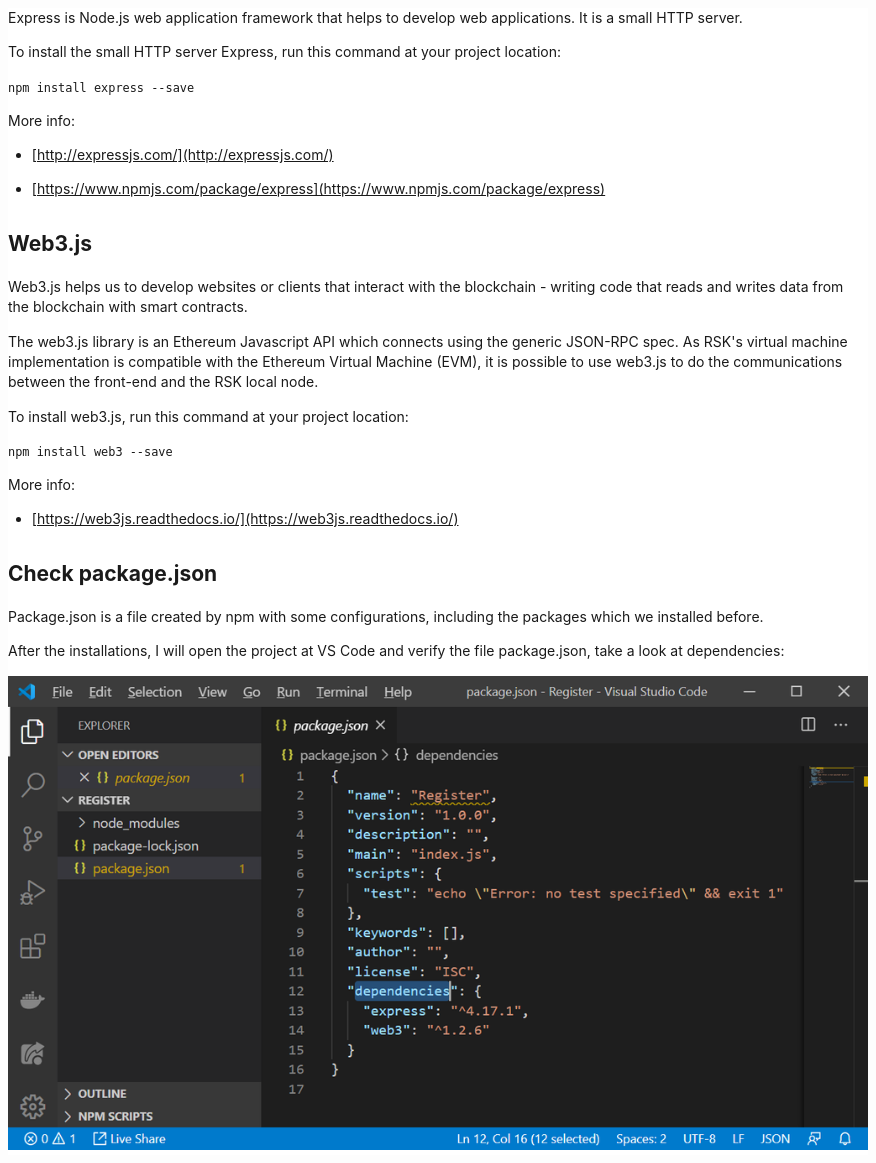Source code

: Express is Node.js web application framework that helps to develop web applications. It is a small HTTP server.

To install the small HTTP server Express, run this command at your project location:

```shell
npm install express --save
```

More info: 

- [http://expressjs.com/](http://expressjs.com/)

- [https://www.npmjs.com/package/express](https://www.npmjs.com/package/express)

## Web3.js

Web3.js helps us to develop websites or clients that interact with the blockchain - writing code that reads and writes data from the blockchain with smart contracts. 

The web3.js library is an Ethereum Javascript API which connects using the generic JSON-RPC spec. As RSK's virtual machine implementation is compatible with the Ethereum Virtual Machine (EVM), it is possible to use web3.js to do the communications between the front-end and the RSK local node.

To install web3.js, run this command at your project location:

```shell
npm install web3 --save
```

More info: 

- [https://web3js.readthedocs.io/](https://web3js.readthedocs.io/)

## Check package.json

Package.json is a file created by npm with some configurations, including the packages which we installed before.

After the installations, I will open the project at VS Code and verify the file package.json, take a look at dependencies:

![package.json](/assets/img/tutorials/first-frontend-web3/image-04.png)
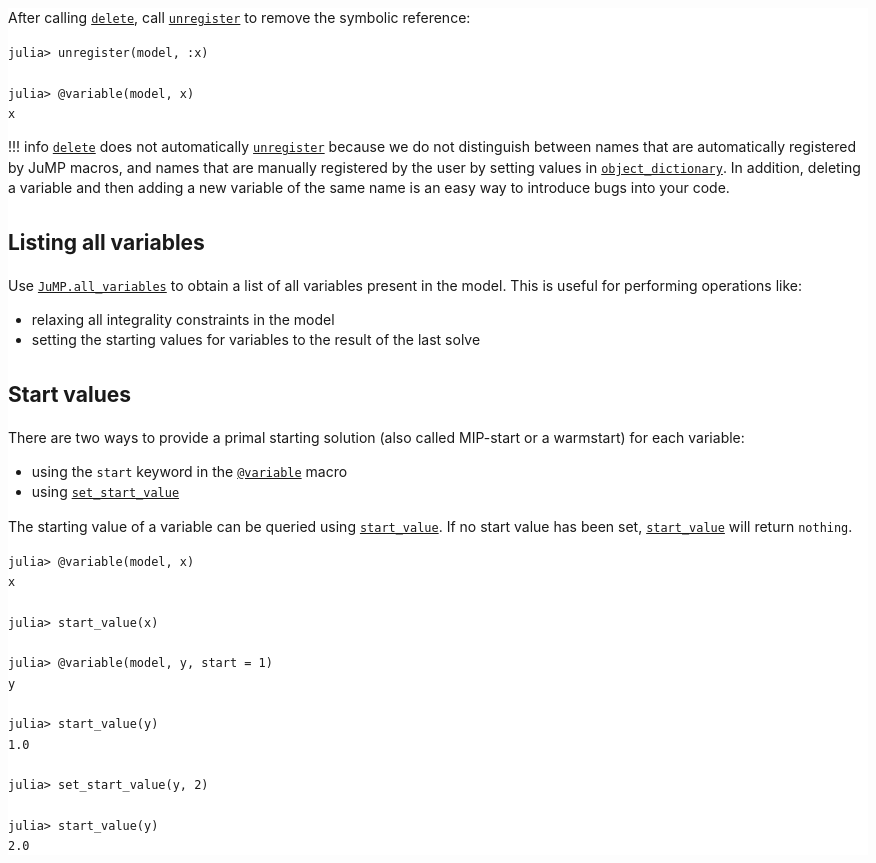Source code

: After calling [`delete`](@ref), call [`unregister`](@ref) to remove the symbolic
reference:
```jldoctest variables_delete
julia> unregister(model, :x)

julia> @variable(model, x)
x
```

!!! info
    [`delete`](@ref) does not automatically [`unregister`](@ref) because we do
    not distinguish between names that are automatically registered by JuMP
    macros, and names that are manually registered by the user by setting values
    in [`object_dictionary`](@ref). In addition, deleting a variable and then
    adding a new variable of the same name is an easy way to introduce bugs into
    your code.

## Listing all variables

Use [`JuMP.all_variables`](@ref) to obtain a list of all variables present
in the model. This is useful for performing operations like:

- relaxing all integrality constraints in the model
- setting the starting values for variables to the result of the last solve

## Start values

There are two ways to provide a primal starting solution (also called MIP-start
or a warmstart) for each variable:

 - using the `start` keyword in the [`@variable`](@ref) macro
 - using [`set_start_value`](@ref)

The starting value of a variable can be queried using [`start_value`](@ref). If
no start value has been set, [`start_value`](@ref) will return `nothing`.

```jldoctest variables_start; setup=:(model=Model())
julia> @variable(model, x)
x

julia> start_value(x)

julia> @variable(model, y, start = 1)
y

julia> start_value(y)
1.0

julia> set_start_value(y, 2)

julia> start_value(y)
2.0
```
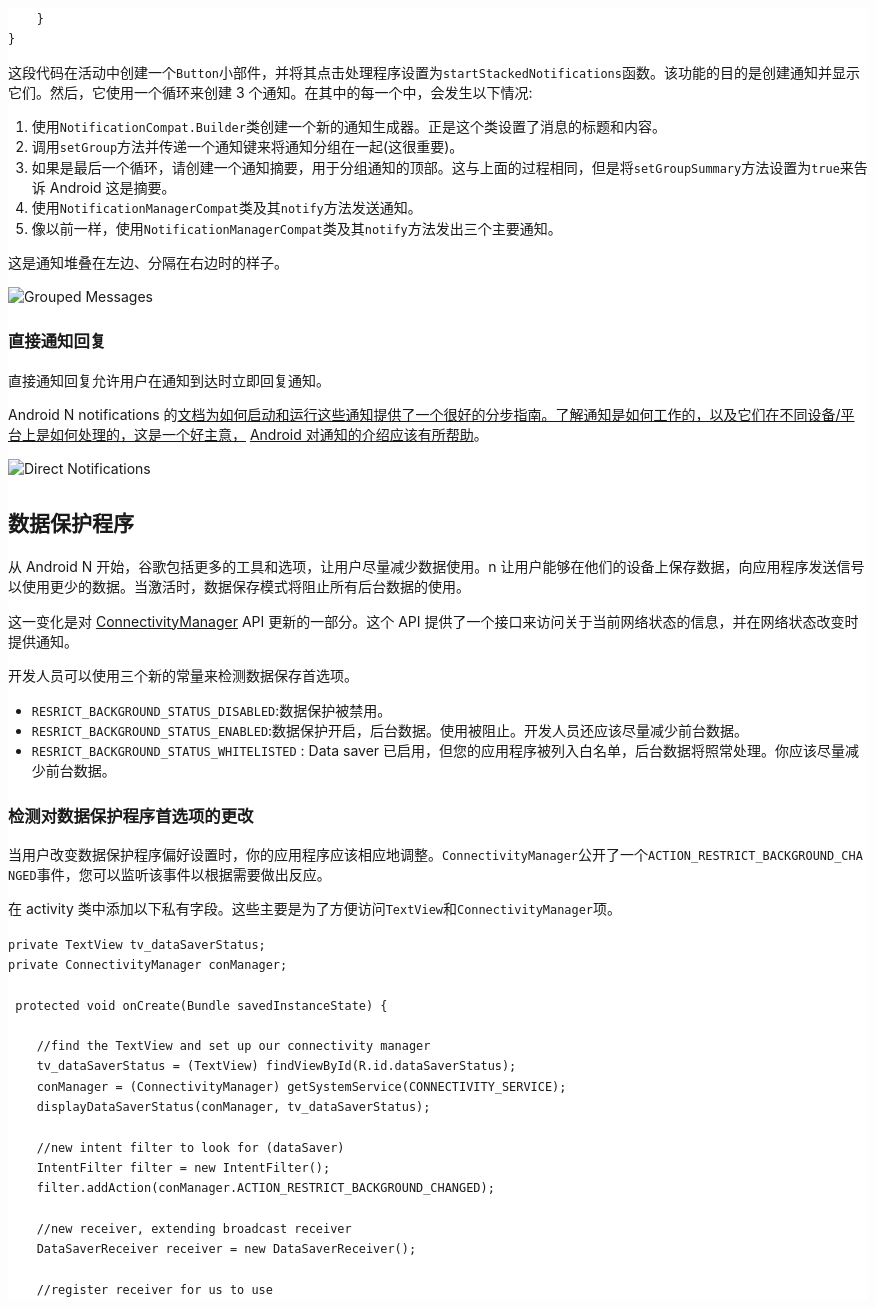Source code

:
 ```
    }
} 
```

这段代码在活动中创建一个`Button`小部件，并将其点击处理程序设置为`startStackedNotifications`函数。该功能的目的是创建通知并显示它们。然后，它使用一个循环来创建 3 个通知。在其中的每一个中，会发生以下情况:

1.  使用`NotificationCompat.Builder`类创建一个新的通知生成器。正是这个类设置了消息的标题和内容。
2.  调用`setGroup`方法并传递一个通知键来将通知分组在一起(这很重要)。
3.  如果是最后一个循环，请创建一个通知摘要，用于分组通知的顶部。这与上面的过程相同，但是将`setGroupSummary`方法设置为`true`来告诉 Android 这是摘要。
4.  使用`NotificationManagerCompat`类及其`notify`方法发送通知。
5.  像以前一样，使用`NotificationManagerCompat`类及其`notify`方法发出三个主要通知。

这是通知堆叠在左边、分隔在右边时的样子。

![Grouped Messages](../Images/b65d87de3bffe34546c578e43a111fcc.png)

### 直接通知回复

直接通知回复允许用户在通知到达时立即回复通知。

Android N notifications 的[文档为如何启动和运行这些通知提供了一个很好的分步指南。了解通知是如何工作的，以及它们在不同设备/平台上是如何处理的，这是一个好主意，](http://developer.android.com/preview/features/notification-updates.html#direct) [Android 对通知的介绍应该有所帮助](http://developer.android.com/guide/topics/ui/notifiers/notifications.html)。

![Direct Notifications](../Images/cb58898b52d7a6df72c1d5279063c9e7.png)

## 数据保护程序

从 Android N 开始，谷歌包括更多的工具和选项，让用户尽量减少数据使用。n 让用户能够在他们的设备上保存数据，向应用程序发送信号以使用更少的数据。当激活时，数据保存模式将阻止所有后台数据的使用。

这一变化是对 [ConnectivityManager](http://developer.android.com/reference/android/net/ConnectivityManager.html) API 更新的一部分。这个 API 提供了一个接口来访问关于当前网络状态的信息，并在网络状态改变时提供通知。

开发人员可以使用三个新的常量来检测数据保存首选项。

*   `RESRICT_BACKGROUND_STATUS_DISABLED`:数据保护被禁用。
*   `RESRICT_BACKGROUND_STATUS_ENABLED`:数据保护开启，后台数据。使用被阻止。开发人员还应该尽量减少前台数据。
*   `RESRICT_BACKGROUND_STATUS_WHITELISTED` : Data saver 已启用，但您的应用程序被列入白名单，后台数据将照常处理。你应该尽量减少前台数据。

### 检测对数据保护程序首选项的更改

当用户改变数据保护程序偏好设置时，你的应用程序应该相应地调整。`ConnectivityManager`公开了一个`ACTION_RESTRICT_BACKGROUND_CHANGED`事件，您可以监听该事件以根据需要做出反应。

在 activity 类中添加以下私有字段。这些主要是为了方便访问`TextView`和`ConnectivityManager`项。

```
private TextView tv_dataSaverStatus;
private ConnectivityManager conManager;

 protected void onCreate(Bundle savedInstanceState) {

    //find the TextView and set up our connectivity manager
    tv_dataSaverStatus = (TextView) findViewById(R.id.dataSaverStatus);
    conManager = (ConnectivityManager) getSystemService(CONNECTIVITY_SERVICE);
    displayDataSaverStatus(conManager, tv_dataSaverStatus);

    //new intent filter to look for (dataSaver)
    IntentFilter filter = new IntentFilter();
    filter.addAction(conManager.ACTION_RESTRICT_BACKGROUND_CHANGED);

    //new receiver, extending broadcast receiver
    DataSaverReceiver receiver = new DataSaverReceiver();

    //register receiver for us to use
```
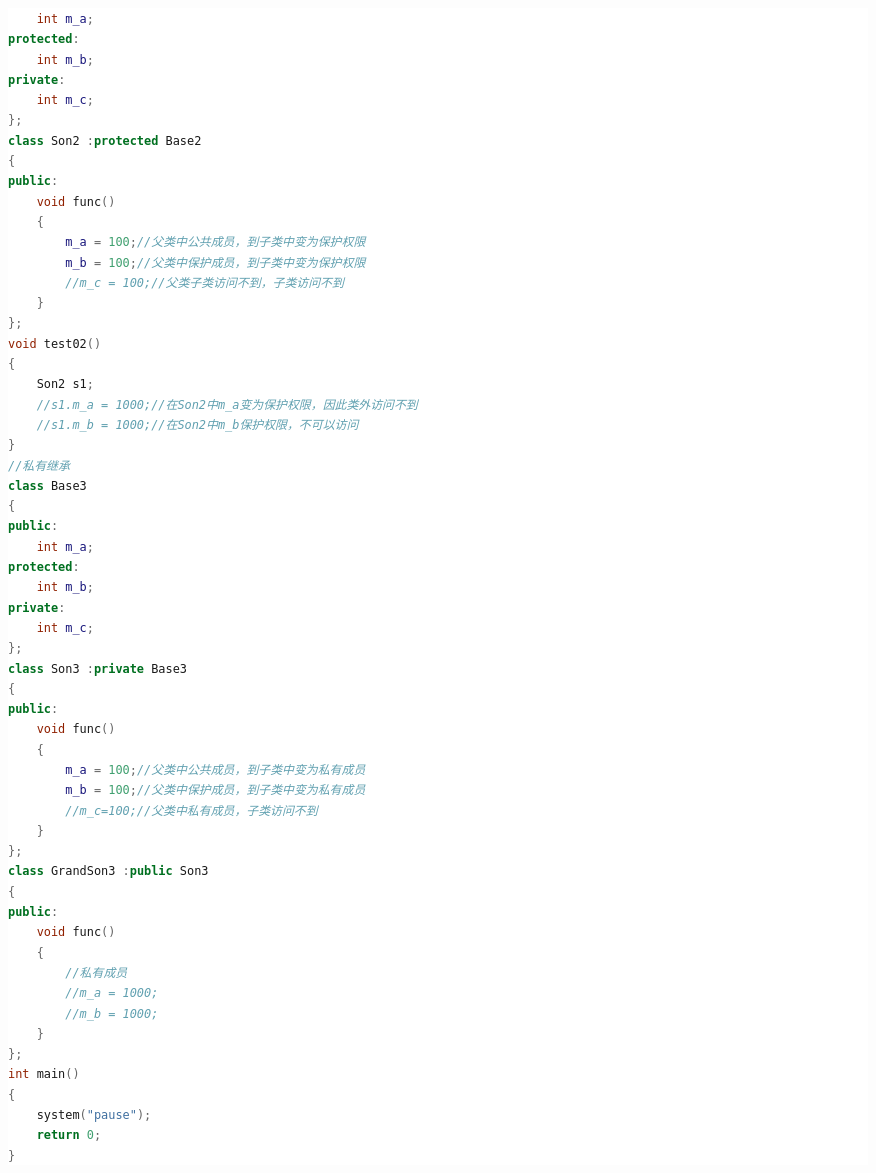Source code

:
 ```c++
	int m_a;
protected:
	int m_b;
private:
	int m_c;
};
class Son2 :protected Base2
{
public:
	void func()
	{
		m_a = 100;//父类中公共成员，到子类中变为保护权限
		m_b = 100;//父类中保护成员，到子类中变为保护权限
		//m_c = 100;//父类子类访问不到，子类访问不到
	}
};
void test02()
{
	Son2 s1;
	//s1.m_a = 1000;//在Son2中m_a变为保护权限，因此类外访问不到
	//s1.m_b = 1000;//在Son2中m_b保护权限，不可以访问
}
//私有继承
class Base3
{
public:
	int m_a;
protected:
	int m_b;
private:
	int m_c;
};
class Son3 :private Base3
{
public:
	void func()
	{
		m_a = 100;//父类中公共成员，到子类中变为私有成员
		m_b = 100;//父类中保护成员，到子类中变为私有成员
		//m_c=100;//父类中私有成员，子类访问不到
	}
};
class GrandSon3 :public Son3
{
public:
	void func()
	{
		//私有成员
		//m_a = 1000;
		//m_b = 1000;
	}
};
int main()
{
	system("pause");
	return 0;
}
```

-=-=-=-=-

Which lines in the records above contain the word "between"? Copy each one.

The web3.js library is an Ethereum Javascript API which connects using the generic JSON-RPC spec. As RSK's virtual machine implementation is compatible with the Ethereum Virtual Machine (EVM), it is possible to use web3.js to do the communications between the front-end and the RSK local node.
    not distinguish between names that are automatically registered by JuMP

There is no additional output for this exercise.